▸ **Your instructions**: In the passage on IQ ranges, which score usually counts as a gifted IQ?

▸ **Passage for review**:
=== Begin Enclosure ===
This is also why a small score difference often matters less than people assume. Moving from 100 to 105 looks like progress, but both sit comfortably inside the same crowded average band. The bands are wide on purpose, because no test measures with pinpoint precision. You can read more about why 100 is the average and what that midpoint really represents.

What is a gifted or borderline IQ?

"Gifted" and "borderline" sit at opposite ends of the curve, and both are worth understanding precisely because they're often misused.

A gifted IQ usually refers to a score of 130 or above — two standard deviations over the mean, the top ~2% of the distribution. This is the level many gifted-education programmes and high-IQ societies use as an entry threshold, though the exact cut-off varies by organisation. Some publishers further split this region into "moderately", "highly", and "exceptionally" gifted as scores climb past 145 and 160. A genuinely gifted result on a properly administered test indicates strong reasoning ability — but it is one trait, not a measure of a person's worth, creativity, or success.

A borderline IQ typically describes the 70–79 range, sitting just above the "extremely low" threshold. The word is descriptive, marking the boundary between low-average and extremely-low scoring. It is not, on its own, a clinical diagnosis. Real assessment of cognitive or learning difficulties is done by qualified professionals using full test batteries, interviews, and context — never a single online number.

An estimate, not a label for life

An online IQ test gives an estimate of your reasoning ability on that day, under those conditions. It is not a clinical evaluation and carries no diagnostic weight. Whether a score lands in the gifted or borderline range, treat it as a rough indicator and a bit of fun — not a verdict, and not professional or medical advice.

How do ranges map to percentiles?

A percentile tells you the percentage of people you scored higher than, and it's often a clearer way to understand a result than the raw band. Each IQ range corresponds to a percentile range on the same bell curve:

  • 100 sits at the 50th percentile — exactly the middle. Half score higher, half lower.
  • 115 (one standard deviation up) is around the 84th percentile — higher than roughly five out of six people.
  • 130 (two up) reaches about the 98th percentile — the top 2%.
  • 85 (one down) is near the 16th percentile; 70 (two down) is around the 2nd percentile.

The pattern is the mirror you'd expect from a symmetric curve: scores the same distance from 100 sit the same distance from the 50th percentile, just on opposite sides. Percentiles also explain why the gaps between top scores feel so large. Going from the 84th to the 98th percentile (115 to 130) is only 15 points, but it represents leaving most of the remaining population behind — the curve is steep near its centre and flat at the edges, so equal point-gains cover very different shares of people as you move outward.
=== End Enclosure ===
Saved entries
=== Begin Enclosure ===
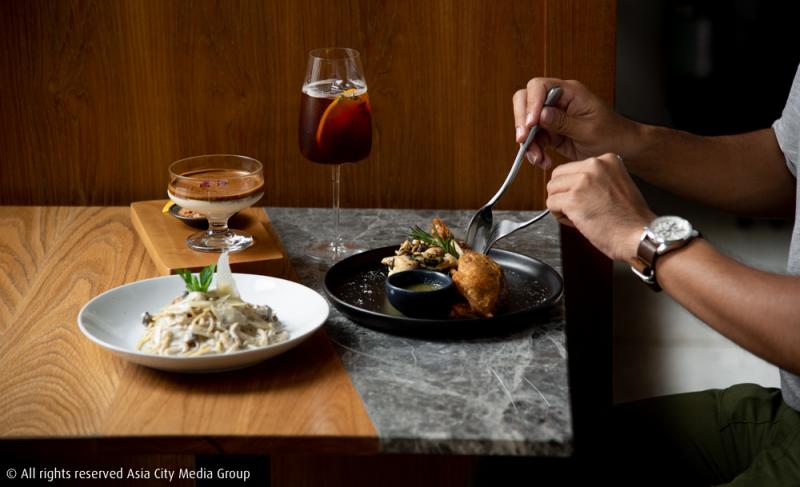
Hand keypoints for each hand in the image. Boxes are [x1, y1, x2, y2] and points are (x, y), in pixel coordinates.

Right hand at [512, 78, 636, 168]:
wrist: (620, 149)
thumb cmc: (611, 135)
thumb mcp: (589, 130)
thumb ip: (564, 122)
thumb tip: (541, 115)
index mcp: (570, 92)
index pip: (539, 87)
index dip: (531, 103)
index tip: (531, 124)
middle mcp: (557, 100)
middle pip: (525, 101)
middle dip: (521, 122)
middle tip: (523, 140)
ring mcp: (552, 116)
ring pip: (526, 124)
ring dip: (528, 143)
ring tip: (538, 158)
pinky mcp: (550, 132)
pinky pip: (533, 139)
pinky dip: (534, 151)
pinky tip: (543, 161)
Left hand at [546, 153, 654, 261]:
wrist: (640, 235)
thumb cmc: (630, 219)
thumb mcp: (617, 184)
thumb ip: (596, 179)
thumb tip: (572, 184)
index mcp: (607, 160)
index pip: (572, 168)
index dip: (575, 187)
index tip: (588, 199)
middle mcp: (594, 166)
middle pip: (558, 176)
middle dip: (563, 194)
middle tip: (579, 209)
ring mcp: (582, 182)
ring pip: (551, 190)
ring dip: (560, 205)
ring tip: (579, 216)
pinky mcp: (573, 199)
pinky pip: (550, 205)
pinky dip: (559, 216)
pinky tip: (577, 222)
=== End Enclosure ===
=== Begin Enclosure ===
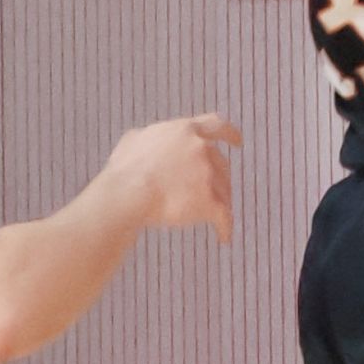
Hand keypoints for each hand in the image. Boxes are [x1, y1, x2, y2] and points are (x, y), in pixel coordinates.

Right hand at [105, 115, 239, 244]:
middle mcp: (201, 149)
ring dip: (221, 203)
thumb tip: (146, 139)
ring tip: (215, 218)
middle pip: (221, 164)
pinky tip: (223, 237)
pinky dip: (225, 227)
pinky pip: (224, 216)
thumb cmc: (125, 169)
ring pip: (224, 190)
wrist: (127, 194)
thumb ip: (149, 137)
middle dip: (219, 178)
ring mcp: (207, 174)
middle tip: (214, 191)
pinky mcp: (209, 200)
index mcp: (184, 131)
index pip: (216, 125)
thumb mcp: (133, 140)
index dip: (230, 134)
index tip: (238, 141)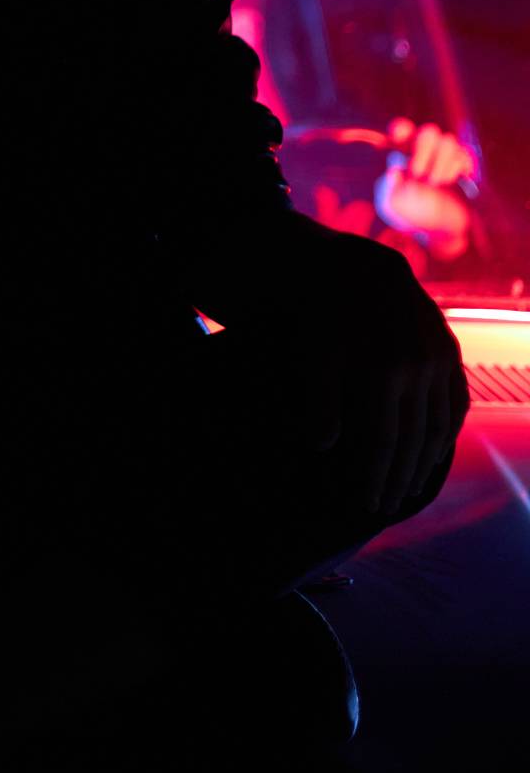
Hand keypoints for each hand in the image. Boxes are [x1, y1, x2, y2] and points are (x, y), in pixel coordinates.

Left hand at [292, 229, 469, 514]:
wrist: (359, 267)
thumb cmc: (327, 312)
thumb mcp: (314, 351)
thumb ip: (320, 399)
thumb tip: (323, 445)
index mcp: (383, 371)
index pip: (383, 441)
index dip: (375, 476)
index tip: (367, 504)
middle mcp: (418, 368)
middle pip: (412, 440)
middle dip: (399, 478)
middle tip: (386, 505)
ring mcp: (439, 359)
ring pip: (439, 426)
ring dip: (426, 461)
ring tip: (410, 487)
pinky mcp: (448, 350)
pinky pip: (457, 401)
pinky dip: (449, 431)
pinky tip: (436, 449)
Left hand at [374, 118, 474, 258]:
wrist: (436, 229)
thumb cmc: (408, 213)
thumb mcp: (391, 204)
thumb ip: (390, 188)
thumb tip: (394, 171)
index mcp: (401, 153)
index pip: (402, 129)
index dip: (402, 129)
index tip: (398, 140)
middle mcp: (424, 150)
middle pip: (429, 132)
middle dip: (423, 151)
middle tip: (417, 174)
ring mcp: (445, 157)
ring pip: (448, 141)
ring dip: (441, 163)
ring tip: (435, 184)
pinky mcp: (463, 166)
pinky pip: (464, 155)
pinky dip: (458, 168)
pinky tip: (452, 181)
=== End Enclosure ===
=== Begin Enclosure ===
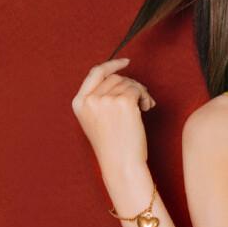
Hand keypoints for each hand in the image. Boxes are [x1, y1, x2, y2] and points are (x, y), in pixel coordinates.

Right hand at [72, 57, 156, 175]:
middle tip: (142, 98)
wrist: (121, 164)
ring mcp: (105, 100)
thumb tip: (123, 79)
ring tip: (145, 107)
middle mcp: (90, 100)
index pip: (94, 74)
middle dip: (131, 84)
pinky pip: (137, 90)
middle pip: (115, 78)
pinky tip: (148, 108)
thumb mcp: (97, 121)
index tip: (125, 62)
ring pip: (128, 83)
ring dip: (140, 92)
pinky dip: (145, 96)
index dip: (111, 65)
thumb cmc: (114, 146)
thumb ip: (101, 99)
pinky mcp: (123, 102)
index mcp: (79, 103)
=== End Enclosure ===
▸ **Solution for this task**: A score of 130 or above.